Task item —
Among these entries, count the lines containing the word "START" and answer with only the number.
################
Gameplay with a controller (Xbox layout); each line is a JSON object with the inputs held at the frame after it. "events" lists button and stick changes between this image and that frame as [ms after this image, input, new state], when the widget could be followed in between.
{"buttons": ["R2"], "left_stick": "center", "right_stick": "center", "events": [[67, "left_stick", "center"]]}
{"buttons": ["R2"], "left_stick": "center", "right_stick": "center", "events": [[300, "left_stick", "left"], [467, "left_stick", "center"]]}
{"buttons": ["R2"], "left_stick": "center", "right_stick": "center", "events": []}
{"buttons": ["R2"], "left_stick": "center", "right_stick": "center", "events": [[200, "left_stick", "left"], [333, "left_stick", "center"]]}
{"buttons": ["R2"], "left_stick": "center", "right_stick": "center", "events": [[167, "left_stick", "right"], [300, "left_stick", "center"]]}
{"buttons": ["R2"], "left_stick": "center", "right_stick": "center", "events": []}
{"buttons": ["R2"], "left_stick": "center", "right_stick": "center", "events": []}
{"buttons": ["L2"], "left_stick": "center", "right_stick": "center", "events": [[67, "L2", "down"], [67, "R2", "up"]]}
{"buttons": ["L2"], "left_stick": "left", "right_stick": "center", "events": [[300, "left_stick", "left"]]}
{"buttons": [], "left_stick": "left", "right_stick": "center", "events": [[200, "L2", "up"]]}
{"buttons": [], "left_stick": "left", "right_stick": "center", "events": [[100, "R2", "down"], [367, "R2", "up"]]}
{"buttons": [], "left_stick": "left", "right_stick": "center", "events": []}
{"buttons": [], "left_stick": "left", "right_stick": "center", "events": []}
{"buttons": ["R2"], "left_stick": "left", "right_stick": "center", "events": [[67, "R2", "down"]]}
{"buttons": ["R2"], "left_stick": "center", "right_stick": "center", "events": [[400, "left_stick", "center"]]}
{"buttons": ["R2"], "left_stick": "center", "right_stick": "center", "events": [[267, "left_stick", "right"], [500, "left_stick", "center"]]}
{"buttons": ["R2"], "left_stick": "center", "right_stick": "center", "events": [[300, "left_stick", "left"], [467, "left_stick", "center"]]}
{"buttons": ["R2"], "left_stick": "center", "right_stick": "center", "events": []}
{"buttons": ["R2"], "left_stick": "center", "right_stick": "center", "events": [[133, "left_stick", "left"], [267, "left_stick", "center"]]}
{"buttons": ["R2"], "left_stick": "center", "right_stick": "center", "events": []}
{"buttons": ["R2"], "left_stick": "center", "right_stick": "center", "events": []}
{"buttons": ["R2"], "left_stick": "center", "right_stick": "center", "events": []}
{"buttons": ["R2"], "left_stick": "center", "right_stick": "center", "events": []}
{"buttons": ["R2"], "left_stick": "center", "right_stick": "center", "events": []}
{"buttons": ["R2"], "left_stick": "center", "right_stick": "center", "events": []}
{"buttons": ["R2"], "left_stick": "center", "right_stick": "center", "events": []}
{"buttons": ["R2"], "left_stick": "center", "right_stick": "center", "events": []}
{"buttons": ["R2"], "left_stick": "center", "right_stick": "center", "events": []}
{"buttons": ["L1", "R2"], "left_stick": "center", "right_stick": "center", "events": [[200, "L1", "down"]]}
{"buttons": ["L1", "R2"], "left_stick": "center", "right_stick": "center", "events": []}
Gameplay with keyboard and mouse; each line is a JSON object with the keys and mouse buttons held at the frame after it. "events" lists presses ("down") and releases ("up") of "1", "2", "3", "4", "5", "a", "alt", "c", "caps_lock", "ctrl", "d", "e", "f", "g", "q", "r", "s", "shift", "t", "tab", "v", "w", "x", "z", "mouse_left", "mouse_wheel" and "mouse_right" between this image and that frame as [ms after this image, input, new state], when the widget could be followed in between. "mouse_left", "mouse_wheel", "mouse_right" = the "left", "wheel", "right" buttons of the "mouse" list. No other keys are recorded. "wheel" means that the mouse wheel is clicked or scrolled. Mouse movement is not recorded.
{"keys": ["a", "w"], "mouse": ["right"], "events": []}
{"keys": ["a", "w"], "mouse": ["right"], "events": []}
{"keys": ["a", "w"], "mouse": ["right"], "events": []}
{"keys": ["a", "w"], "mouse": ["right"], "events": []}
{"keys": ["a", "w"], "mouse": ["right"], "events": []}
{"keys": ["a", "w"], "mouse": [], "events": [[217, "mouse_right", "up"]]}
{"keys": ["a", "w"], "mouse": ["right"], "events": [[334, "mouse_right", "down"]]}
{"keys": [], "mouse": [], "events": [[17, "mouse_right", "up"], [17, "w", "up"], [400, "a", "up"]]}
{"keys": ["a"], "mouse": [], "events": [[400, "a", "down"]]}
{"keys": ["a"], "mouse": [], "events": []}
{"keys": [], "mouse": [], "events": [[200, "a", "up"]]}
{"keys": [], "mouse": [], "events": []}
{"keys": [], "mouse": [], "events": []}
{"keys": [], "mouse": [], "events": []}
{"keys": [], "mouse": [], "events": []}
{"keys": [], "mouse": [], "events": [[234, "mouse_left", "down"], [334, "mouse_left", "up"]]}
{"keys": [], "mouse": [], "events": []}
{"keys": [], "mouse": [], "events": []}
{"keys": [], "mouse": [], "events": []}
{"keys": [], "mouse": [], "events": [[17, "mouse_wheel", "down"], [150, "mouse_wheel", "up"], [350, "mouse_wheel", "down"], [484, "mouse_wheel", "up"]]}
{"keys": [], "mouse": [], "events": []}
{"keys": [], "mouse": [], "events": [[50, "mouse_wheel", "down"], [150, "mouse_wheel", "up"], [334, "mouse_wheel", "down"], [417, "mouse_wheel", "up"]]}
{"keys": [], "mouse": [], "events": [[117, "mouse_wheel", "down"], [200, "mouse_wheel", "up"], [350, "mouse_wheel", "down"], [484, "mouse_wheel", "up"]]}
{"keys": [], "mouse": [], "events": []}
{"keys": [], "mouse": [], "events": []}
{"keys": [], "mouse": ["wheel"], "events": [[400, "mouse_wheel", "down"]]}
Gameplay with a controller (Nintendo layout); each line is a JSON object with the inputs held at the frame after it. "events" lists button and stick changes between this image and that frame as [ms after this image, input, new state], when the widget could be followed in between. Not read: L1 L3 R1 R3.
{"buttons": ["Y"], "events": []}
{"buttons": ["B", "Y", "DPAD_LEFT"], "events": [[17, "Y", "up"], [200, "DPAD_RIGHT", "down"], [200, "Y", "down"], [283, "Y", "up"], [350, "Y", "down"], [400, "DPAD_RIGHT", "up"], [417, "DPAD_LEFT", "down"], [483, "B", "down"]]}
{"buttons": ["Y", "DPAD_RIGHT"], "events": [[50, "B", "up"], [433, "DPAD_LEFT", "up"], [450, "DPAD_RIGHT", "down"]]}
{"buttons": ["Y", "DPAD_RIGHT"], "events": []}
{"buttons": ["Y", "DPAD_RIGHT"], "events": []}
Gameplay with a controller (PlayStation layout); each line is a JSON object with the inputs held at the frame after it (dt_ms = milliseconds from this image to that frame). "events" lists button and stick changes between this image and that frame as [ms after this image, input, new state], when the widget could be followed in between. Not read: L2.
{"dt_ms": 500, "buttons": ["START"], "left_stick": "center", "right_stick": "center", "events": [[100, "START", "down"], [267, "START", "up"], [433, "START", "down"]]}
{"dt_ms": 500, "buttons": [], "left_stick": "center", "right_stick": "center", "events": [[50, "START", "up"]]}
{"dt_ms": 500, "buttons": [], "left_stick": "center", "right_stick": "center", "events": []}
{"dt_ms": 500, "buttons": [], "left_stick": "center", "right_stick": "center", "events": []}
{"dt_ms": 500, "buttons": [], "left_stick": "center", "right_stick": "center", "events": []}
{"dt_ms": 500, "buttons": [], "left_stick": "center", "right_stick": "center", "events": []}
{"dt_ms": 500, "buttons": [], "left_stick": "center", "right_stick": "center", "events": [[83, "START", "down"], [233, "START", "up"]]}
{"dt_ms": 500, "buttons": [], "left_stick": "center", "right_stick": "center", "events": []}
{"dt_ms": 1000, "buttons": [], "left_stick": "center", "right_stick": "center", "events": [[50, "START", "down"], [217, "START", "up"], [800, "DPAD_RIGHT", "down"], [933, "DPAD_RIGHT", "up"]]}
################
Exercise answer —
4